- Born: 1979 (age 46–47) Minsk, Byelorussian Soviet Socialist Republic (now Belarus)
- Education: Princeton University (BA) New York University (MFA)
- Occupation: Writer

= Boris Fishman =

American writer

Boris Fishman (born 1979) is a Belarusian-born American writer. He is the author of the novels Don’t Let My Baby Do Rodeo (2016), A Replacement Life (2014), and The Unwanted (2025), and the memoir Savage Feast (2019).

He and his wife appeared on the fourth season of the television show Couples Therapy.

==Early life==
Fishman was born in Soviet Minsk, to a family of Jewish-Soviet origin. Fishman immigrated to the U.S. in 1988 with his family. He holds a BA in Russian literature from Princeton University and an MFA from New York University.

==Career==
Fishman is the author of the novel A Replacement Life, a 2014 New York Times Notable Book of the Year, which won the VCU Cabell First Novelist Award and the American Library Association's Sophie Brody Medal. The novel tells the story of a young Jewish-Soviet immigrant who assists his grandfather in defrauding the Conference on Jewish Material Claims Against Germany. Fishman's second novel, Don't Let My Baby Do Rodeo, a 2016 New York Times Notable Book of the Year, tells the story of a New Jersey couple who adopt a difficult baby from Montana. His third book, Savage Feast, is a family history told through recipes. The Unwanted is the story of a family in flight from civil war in an unnamed country.

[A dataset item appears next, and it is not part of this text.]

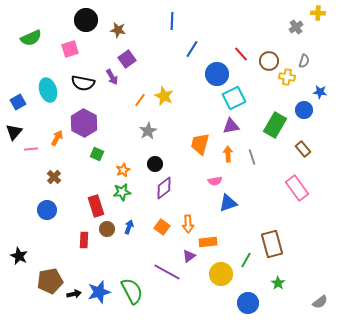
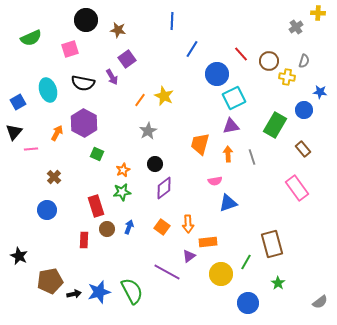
orange arrow at (57, 138): moved 5 px up
green line at (246, 260): moved 2 px down
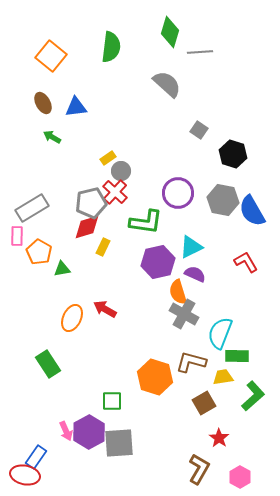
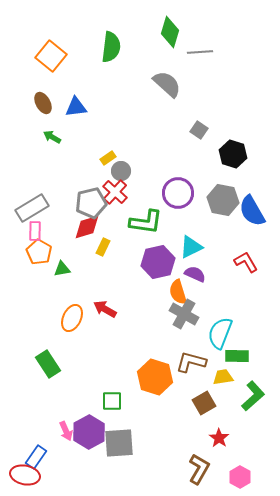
pink rectangle at (17, 236): moved 18 px right, 5 px up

He has contributed personal essays, literary criticism, reporting, travelogues, and food writing to The New Yorker, The New York Times Magazine, The Guardian, The Washington Post, The Wall Street Journal, Travel + Leisure (where he is a contributing writer), Food & Wine, and other publications.

He taught in Princeton University's Creative Writing Program from 2015 to 2020, followed by the University of Montana in Missoula, Montana, where he taught in the MFA program. In 2024, he became a professor of creative writing and literature teaching the inaugural class at the University of Austin in Austin, Texas.